Is the GP sure you do not have PA? It is possible to have PA even if your IFA (Intrinsic Factor Antibody) tests are negative. This is mentioned in the BCSH guidelines and I think is called antibody negative PA. The chairman of the PAS tested negative on more than one occasion before testing positive.
Some people have problems with the methylation cycle in their bodies. Some people do better using methyl folate and methyl cobalamin (methyl B12) rather than folic acid and hydroxycobalamin which is what the NHS injections contain. Methyl cobalamin is not available on the NHS.
You may find it interesting to google about MTHFR mutations.
I've found the things I've read on MTHFR a little hard to fully comprehend (I reasonably understand the biology/biochemistry but I'm not getting the whole picture clearly, partly coz I can't remember what I've read for long enough to grasp a whole article) but from what I do and from less complicated explanations posted on here I don't think that's the problem....?
I've done much better on the hydroxocobalamin injections than the methyl sublinguals, although they do help. Whenever my system has run out of the hydroxocobalamin injection benefits it has taken increasingly greater amounts of hydroxocobalamin to get back on track and no amount of sublingual methyl will substitute. (I think) I am gradually improving again this time but on daily jabs rather than twice weekly.
My Dr says convincingly I'm not PA but I know he's been learning from me so... !
A nurse showed me the results of the tests and I know they were all OK (I'm fairly used to reading lab results) but I can't remember them now as my usually brilliant-with-numbers memory departed when I crashed again. I think I wrote them down before but I can't remember what I've done with them! Sorry! I'm a bit lost coz I'm usually organised but now keep doing erratic things that I'm not aware of (and I can't always blame the cat!! )
I will ask to see them again when I go on Tuesday.
Should I be supplementing at higher levels with folate or folic acid now I am intaking more B12?

○ ○ ○

→ WHAT IS BEING ASKED
Carry on the forum discussion about vitamin B12 treatment and pernicious anemia, starting after its last post.

→ Data entries
○ ○ ○

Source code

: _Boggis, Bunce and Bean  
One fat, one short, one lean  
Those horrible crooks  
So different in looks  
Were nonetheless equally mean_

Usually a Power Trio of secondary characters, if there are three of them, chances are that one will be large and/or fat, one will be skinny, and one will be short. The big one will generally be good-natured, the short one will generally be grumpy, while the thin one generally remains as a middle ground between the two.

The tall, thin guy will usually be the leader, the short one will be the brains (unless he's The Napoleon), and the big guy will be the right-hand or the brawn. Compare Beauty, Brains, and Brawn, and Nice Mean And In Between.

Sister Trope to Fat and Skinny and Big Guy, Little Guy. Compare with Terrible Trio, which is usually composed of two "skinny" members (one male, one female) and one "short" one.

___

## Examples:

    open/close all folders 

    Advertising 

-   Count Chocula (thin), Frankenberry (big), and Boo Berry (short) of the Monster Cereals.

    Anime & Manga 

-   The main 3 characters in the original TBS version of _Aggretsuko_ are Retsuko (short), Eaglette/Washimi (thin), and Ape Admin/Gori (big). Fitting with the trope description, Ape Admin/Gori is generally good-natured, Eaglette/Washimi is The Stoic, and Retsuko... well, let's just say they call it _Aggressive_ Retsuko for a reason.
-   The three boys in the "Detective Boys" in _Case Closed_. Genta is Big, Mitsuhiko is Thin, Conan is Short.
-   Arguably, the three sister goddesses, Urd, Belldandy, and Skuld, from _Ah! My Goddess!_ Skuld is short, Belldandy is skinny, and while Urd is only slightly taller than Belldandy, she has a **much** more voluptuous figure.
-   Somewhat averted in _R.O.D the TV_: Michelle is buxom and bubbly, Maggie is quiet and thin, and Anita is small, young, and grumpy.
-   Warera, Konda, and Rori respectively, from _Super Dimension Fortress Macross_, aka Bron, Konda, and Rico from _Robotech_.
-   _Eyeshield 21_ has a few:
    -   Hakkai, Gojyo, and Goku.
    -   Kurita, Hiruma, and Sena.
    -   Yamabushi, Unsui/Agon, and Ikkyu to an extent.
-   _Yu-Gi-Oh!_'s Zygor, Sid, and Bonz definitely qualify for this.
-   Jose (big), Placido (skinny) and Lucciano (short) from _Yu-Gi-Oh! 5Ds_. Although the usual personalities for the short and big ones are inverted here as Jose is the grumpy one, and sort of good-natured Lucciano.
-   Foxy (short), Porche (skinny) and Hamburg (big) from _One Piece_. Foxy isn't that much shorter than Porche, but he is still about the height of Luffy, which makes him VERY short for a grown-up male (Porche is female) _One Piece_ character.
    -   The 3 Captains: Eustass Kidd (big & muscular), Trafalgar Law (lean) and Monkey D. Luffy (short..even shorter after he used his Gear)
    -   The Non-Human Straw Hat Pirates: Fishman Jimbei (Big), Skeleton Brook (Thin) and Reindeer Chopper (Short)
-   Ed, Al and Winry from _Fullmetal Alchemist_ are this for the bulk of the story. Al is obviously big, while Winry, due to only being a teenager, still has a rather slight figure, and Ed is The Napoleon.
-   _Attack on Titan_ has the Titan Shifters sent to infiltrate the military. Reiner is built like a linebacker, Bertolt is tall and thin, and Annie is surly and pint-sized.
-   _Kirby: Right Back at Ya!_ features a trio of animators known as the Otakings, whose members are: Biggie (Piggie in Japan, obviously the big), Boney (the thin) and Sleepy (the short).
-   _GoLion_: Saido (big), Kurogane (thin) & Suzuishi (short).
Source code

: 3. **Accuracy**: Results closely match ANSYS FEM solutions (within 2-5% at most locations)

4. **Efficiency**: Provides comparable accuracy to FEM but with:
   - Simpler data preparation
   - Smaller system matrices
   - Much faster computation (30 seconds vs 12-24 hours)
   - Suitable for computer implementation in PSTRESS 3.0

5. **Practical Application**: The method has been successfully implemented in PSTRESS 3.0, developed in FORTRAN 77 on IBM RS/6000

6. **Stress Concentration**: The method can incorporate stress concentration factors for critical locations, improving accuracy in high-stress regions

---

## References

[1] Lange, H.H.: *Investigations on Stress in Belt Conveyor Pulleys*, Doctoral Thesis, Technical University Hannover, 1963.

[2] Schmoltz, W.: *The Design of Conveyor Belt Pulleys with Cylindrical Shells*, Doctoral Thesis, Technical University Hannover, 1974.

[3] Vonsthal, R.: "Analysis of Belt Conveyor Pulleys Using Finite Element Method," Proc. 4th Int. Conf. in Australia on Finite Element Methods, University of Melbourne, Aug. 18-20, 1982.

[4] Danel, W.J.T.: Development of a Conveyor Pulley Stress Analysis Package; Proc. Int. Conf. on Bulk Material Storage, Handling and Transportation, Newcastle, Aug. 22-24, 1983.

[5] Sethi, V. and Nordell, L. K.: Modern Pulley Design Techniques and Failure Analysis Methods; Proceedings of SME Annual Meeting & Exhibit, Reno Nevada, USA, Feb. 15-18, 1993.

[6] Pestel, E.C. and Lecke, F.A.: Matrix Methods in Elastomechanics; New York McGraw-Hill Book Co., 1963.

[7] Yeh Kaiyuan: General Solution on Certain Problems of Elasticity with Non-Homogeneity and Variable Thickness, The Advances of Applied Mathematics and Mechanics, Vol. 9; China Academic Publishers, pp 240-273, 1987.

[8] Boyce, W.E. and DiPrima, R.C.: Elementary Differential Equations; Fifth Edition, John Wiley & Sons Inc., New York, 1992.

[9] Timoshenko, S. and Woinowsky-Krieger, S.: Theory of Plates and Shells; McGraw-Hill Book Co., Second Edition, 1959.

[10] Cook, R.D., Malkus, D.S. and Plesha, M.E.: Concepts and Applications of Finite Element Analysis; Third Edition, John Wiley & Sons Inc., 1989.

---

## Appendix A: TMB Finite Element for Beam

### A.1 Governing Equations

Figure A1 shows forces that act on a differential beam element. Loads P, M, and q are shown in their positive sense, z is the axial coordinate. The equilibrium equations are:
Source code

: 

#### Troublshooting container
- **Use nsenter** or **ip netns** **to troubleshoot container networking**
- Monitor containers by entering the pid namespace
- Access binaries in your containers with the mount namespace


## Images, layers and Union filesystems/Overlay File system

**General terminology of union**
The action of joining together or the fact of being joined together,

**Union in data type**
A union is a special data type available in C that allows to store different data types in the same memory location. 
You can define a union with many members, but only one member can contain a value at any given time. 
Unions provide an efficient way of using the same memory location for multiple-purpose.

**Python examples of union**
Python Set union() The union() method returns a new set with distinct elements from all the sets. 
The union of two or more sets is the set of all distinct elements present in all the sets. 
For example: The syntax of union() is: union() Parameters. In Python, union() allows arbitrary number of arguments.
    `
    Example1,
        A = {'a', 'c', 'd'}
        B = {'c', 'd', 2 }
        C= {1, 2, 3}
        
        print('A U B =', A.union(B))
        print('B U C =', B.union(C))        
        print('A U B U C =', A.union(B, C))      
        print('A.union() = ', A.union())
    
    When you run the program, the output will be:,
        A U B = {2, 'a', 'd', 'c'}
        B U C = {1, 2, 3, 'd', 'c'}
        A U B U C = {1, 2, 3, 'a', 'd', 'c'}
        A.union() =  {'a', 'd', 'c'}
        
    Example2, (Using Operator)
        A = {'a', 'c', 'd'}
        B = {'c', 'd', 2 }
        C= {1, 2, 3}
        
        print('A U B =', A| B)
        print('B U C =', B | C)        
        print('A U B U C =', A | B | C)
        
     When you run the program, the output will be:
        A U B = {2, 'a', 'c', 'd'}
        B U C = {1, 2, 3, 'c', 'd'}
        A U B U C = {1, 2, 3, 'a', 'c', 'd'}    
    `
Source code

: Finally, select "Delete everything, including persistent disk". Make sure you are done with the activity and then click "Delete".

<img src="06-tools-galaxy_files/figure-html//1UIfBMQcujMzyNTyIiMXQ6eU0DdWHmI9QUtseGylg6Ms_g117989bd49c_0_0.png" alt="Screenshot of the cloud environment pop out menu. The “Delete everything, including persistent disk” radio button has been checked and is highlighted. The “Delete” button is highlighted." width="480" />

○ ○ ○

→ TASK ANSWER
I hugely appreciate your extra help and patience! Thank you!
"Should I be supplementing at higher levels with folate or folic acid now I am intaking more B12?"
Sorry I don't know the answer to this. Hopefully someone else can help. The folate result you mentioned (12 ) seemed reasonable but I think the need for B12 and folate varies between individuals.
Hi deniseinmilden, you describe the symptoms, alarm and frustrations I 've battled with. The memory thing and inability to concentrate on things... However, as you have had other health issues over a long period I wonder if you are mineral deficient as well. Hv your vit D checked. There are minerals involved in b12 biochemistry in relation to dna synthesis and mitochondrial function that may need tweeking. There are refs to them and I hope someone on this forum will be able to post on them. Magnesium and coQ10 have helped me. Higher folate supplementation is not a good idea as your level seems ok.
"If you treat someone with B 12 def. with folic acid, you can either precipitate neurological abnormalities or, if the patient already has neurological abnormalities, you can make them worse. So folic acid should never be given empirically unless the B12 status is normal."
"High levels of folate are normally okay as long as your vitamin B12 level is also normal. Cells need vitamin B12 to use folic acid and when vitamin B12 levels are too low, folic acid cannot be used and builds up in the blood."
That's very interesting and gives a more scientific background which is very useful as there is quite a bit of conflicting advice.
The last comment gives a likely explanation of why my folate levels were so good.
I will read the articles again and will ask the nurse about my levels tomorrow.
I am starting to feel better today and so hopefully will be able to work out a good strategy. It seems that the really vital bit to me is a regular supply of lots of B12!
Thank you very much Polaris - I'm really grateful for your efforts.
Hi Denise, well you seem to have had a really rough time of it, I hope things pick up for you. I'm currently trying to get my doctor to give me a more regular course of injections but things don't look good.
I though you might find this snippet from Martyn Hoopers new book on pernicious anaemia interesting.
Patients suspected of having pernicious anaemia should be tested for intrinsic factor antibody. Patients found to be positive should have lifelong therapy with cobalamin (Grade 1A).
Patients negative for intrinsic factor antibody, with no other causes of deficiency, may still have pernicious anaemia and should be treated as anti-intrinsic factor antibody negative pernicious anaemia. Lifelong therapy should be continued in the presence of an objective clinical response.
I was told I didn't have pernicious anaemia "just" a b12 deficiency but actually the tests are not accurate and more often than not people are not given the correct diagnosis.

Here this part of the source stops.